Pavel Stanev

Personal information
- Full name: Pavel Kolev Stanev
- Date of birth: 27 October 1986 (age 38)
- Place of birth: Plovdiv, Bulgaria
- Height: 1.80 m (5 ft 11 in)
- Position(s): Goalkeeper

Team information
- Current team: Kariana Erden
- Number: 1

Youth career
- Botev Plovdiv

Senior career*
- Years: Team / Apps / (Gls)
- 2004–2008: Botev Plovdiv / 31 / (0)
- 2008: → Montana (loan) / 15 / (0)
- 2009–2010: Vihren Sandanski / 13 / (0)
- 2010–2011: Nesebar / 24 / (0)
- 2011: Botev Vratsa / 3 / (0)
- 2012: Neftochimic 1986 / 8 / (0)
- 2012–2015: Caspiy / 64 / (0)
- 2016–: Kariana Erden / 98 / (0)

= Pavel Stanev =

Bulgarian footballer

Pavel Stanev (Павел Станев; born 27 October 1986) is a Bulgarian football goalkeeper who last played for Kariana Erden before retiring on 1 July 2022.

==Career==
Born in Plovdiv Stanev was raised in Botev Plovdiv's youth teams.

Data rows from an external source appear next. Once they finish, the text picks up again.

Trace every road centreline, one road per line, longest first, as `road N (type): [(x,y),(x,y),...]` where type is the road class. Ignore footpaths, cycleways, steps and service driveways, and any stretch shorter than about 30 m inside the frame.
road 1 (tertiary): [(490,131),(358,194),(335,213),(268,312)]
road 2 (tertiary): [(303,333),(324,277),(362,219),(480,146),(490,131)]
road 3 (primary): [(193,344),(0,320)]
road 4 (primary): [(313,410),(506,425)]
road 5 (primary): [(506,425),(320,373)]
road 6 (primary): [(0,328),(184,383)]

In June 2004 he signed first professional contract with The Canaries. Stanev made his official debut for Botev in the Bulgarian A PFG in a match against Slavia Sofia on 25 September 2005. He substituted Lilcho Arsov in half time and played for 45 minutes. The result of the match was a 0:0. For three years in Botev the goalkeeper played in only 18 matches and in January 2008 was loaned out for six months to Montana (team from the Bulgarian second division).

For Montana Stanev played very good in 15 matches and in June 2008 returned to Botev. In January 2009 he signed with FC Vihren Sandanski.